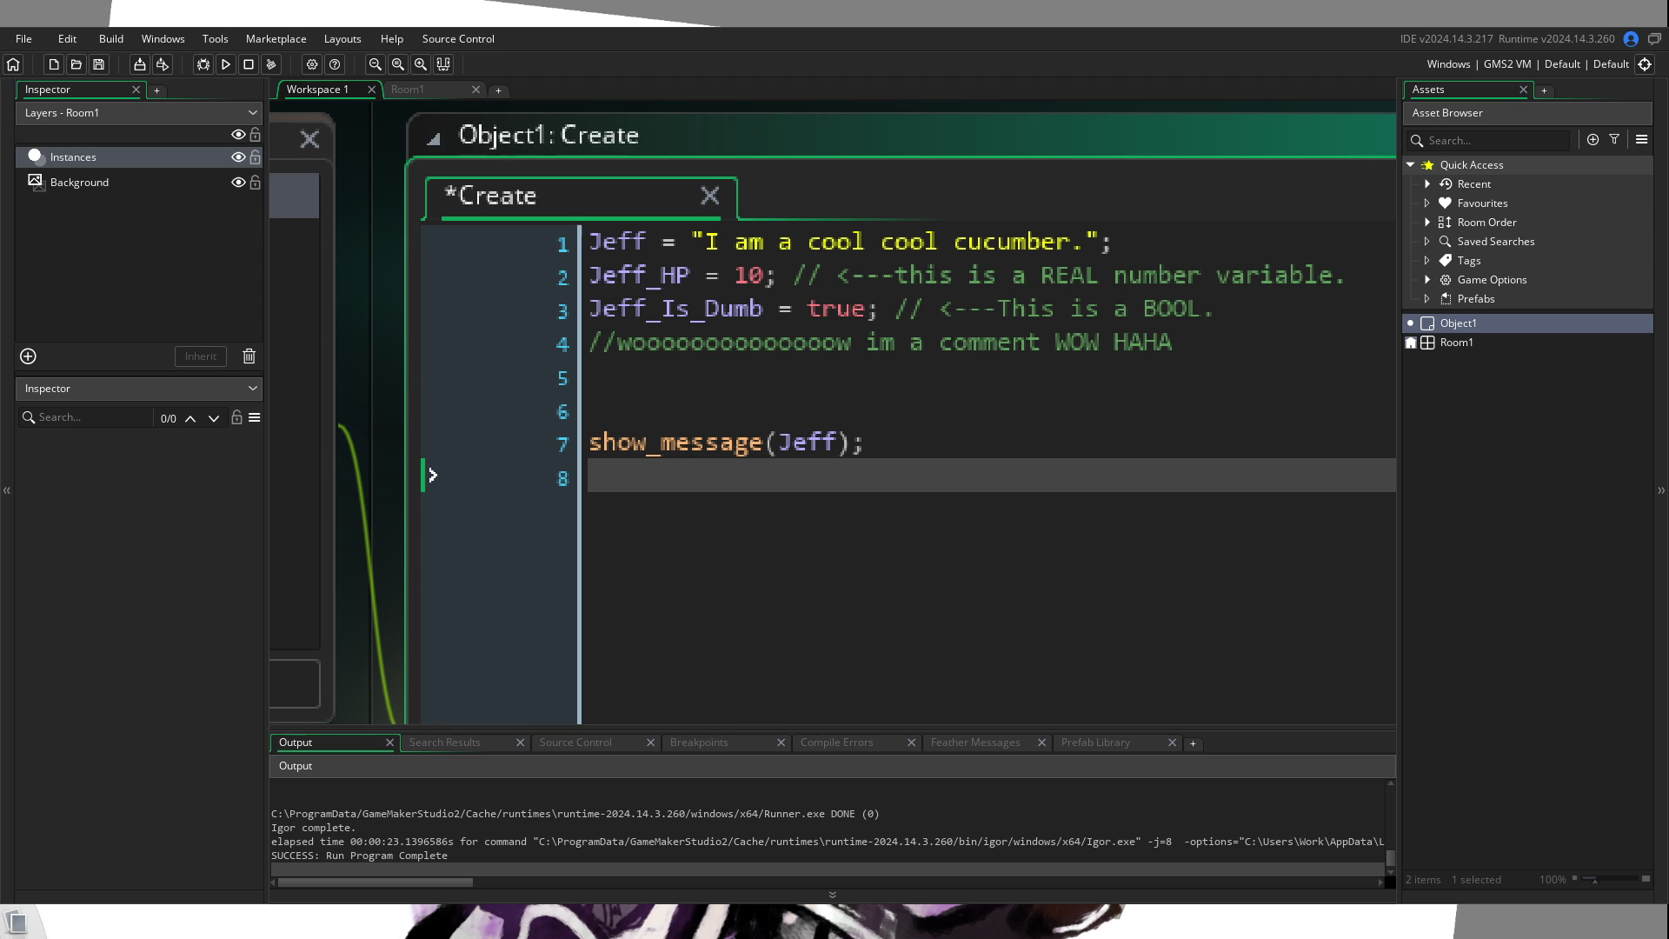
click(577, 433)
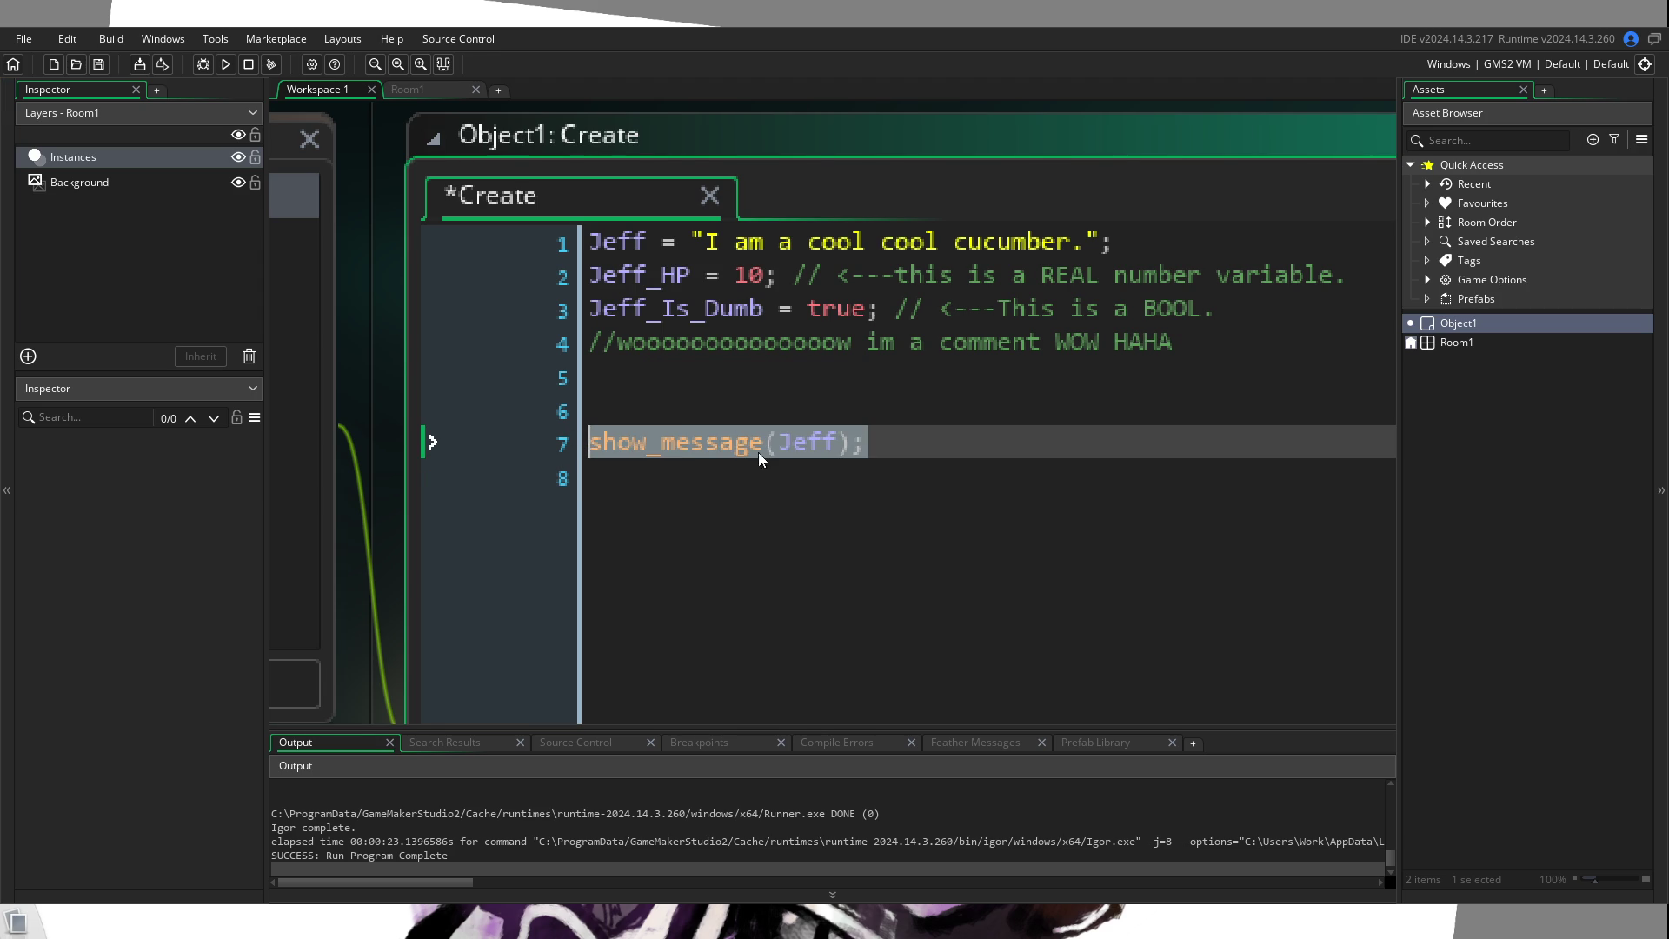
Step: Duplicate show_message(Jeff); twice and change the copies to show Jeff_HP and Jeff_Is_Dumb
click(781, 487)
text(show_message(Jeff);)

================

* [Required work]
Reproduce all the data as it stands. The pictures are not part of the copy.

* [Reply]
click(577, 433)
Step: Duplicate show_message(Jeff); twice and change the copies to show Jeff_HP and Jeff_Is_Dumb
click(781, 487)
text(show_message(Jeff);)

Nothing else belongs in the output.